Database and Python constraints:

class Contact(Model):
    _name = "contact"

    # SQL constraints
    _sql_constraints = [
        ("unique_email", "unique (email)", "Email must be unique"),
        ("positive_credit_limit", "check (credit_limit >= 0)", 
         "Credit limit cannot be negative")
    ]

    # Python constraints
    _constraints = ["check_email_format"]

    def check_email_format(self, ids):
        for contact in self.browse(ids):
            if contact.email and "@" not in contact.email:
                raise ValidationError("Invalid email format")

Best Practices

1. Use Browse for Navigation

# Good: Use browse for relationship navigation
order = get_model("sale.order").browse(1)
customer_name = order.contact_id.name

# Avoid: Multiple read operations  
order_data = get_model("sale.order").read([1], ["contact_id"])
contact_data = get_model("contact").read([order_data[0]["contact_id"]], ["name"])
customer_name = contact_data[0]["name"]

2. Batch Operations When Possible

# Good: Batch create
get_model("contact").create([
    {"name": "Customer A"},
    {"name": "Customer B"},  
    {"name": "Customer C"}
])

# Avoid: Individual creates in loop
for name in ["Customer A", "Customer B", "Customer C"]:
    get_model("contact").create({"name": name})

3. Select Fields Explicitly for Large Datasets

# Good: Select needed fields only
invoices = get_model("account.invoice").search_read([
    ["state", "=", "open"]
], ["number", "amount_total", "due_date"])
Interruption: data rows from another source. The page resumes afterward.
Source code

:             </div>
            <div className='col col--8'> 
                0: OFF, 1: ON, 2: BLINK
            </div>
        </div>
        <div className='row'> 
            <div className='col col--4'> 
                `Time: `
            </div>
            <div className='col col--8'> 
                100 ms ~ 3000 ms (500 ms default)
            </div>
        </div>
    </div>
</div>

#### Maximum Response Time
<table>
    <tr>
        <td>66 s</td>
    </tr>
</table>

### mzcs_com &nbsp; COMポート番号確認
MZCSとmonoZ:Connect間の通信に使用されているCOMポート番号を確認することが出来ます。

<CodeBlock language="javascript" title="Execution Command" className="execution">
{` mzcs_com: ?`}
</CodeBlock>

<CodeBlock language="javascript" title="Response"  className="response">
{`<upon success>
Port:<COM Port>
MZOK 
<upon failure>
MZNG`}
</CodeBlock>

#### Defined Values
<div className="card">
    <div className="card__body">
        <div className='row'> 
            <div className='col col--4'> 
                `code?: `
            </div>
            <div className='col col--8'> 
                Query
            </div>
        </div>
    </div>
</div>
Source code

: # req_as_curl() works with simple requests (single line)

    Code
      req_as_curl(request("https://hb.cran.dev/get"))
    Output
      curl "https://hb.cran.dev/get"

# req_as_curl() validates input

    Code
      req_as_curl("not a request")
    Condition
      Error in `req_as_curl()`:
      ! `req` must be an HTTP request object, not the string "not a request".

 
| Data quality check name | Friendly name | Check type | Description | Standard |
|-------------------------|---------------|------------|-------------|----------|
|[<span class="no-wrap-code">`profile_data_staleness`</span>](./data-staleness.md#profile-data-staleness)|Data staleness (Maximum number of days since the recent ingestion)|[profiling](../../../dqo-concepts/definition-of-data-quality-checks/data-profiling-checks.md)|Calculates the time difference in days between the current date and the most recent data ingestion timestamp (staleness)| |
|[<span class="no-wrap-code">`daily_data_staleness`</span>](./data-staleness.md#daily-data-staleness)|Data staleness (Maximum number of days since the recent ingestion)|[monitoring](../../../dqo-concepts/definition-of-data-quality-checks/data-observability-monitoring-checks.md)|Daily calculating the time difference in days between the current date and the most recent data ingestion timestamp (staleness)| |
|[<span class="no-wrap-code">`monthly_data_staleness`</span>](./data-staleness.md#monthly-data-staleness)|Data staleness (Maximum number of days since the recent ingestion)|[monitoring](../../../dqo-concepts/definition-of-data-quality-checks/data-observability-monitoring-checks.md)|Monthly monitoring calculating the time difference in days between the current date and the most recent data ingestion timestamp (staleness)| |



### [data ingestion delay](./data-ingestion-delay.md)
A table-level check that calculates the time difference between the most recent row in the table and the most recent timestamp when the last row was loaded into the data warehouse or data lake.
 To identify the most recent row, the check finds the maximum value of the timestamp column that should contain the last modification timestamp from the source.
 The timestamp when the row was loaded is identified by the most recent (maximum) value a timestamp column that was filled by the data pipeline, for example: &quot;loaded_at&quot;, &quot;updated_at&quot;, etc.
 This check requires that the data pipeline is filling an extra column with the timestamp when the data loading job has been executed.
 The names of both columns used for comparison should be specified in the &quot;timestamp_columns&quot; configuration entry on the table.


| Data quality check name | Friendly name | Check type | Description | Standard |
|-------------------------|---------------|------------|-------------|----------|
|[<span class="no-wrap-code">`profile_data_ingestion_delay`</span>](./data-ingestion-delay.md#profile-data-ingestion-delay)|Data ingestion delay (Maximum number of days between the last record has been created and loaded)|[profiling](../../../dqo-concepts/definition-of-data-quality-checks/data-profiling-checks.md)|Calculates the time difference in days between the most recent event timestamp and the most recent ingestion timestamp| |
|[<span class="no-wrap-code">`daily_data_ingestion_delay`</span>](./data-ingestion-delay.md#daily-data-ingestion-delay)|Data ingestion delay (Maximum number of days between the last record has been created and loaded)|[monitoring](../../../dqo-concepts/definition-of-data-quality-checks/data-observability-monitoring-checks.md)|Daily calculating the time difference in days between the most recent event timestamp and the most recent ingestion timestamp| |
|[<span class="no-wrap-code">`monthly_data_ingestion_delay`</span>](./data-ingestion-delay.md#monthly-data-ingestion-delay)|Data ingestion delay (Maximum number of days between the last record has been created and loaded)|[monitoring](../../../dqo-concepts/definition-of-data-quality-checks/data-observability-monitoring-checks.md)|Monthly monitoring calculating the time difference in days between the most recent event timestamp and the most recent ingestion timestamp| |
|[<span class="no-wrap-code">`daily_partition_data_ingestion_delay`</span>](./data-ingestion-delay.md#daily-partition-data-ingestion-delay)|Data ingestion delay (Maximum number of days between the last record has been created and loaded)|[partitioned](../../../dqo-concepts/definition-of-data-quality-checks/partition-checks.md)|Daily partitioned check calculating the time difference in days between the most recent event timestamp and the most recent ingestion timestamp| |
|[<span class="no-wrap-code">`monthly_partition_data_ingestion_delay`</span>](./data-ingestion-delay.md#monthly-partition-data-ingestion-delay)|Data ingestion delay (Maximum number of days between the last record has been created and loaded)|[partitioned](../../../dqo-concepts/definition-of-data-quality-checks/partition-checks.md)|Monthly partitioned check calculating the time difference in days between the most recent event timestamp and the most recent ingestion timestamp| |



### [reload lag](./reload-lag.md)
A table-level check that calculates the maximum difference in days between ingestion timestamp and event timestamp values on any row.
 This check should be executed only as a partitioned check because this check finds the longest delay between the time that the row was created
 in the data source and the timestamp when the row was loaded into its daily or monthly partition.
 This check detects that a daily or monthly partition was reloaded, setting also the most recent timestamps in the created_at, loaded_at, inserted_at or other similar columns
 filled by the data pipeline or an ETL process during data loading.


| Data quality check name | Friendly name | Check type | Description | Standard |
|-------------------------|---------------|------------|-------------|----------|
# Avoid: Loading all fields for large datasets
invoices = get_model("account.invoice").search_read([
    ["state", "=", "open"]
])  # Loads all fields

4. Use Search Efficiently

# Good: Use specific conditions
recent_invoices = get_model("account.invoice").search([
    ["date_invoice", ">=", "2023-01-01"],
    ["type", "=", "out"]
])

# Avoid: Loading all then filtering
all_invoices = get_model("account.invoice").search([])
recent_invoices = [i for i in all_invoices if ...]  # Filter in Python

Summary

The Netforce ORM provides:

  1. Direct SQL Operations - Efficient database queries
  2. Intuitive API - Pythonic interface for database operations
  3. Browse Records - Object-oriented access with dot notation
  4. Relationship Navigation - Seamless traversal of related data
  5. Lazy Loading - Automatic optimization with caching
  6. JSON-RPC Compatible - Remote procedure call support
  7. Multi-Company Ready - Built-in multi-tenancy
  8. Access Control - Integrated permission system

This combination makes the Netforce ORM both powerful and easy to use, whether you're building simple CRUD applications or complex business systems with intricate relationships.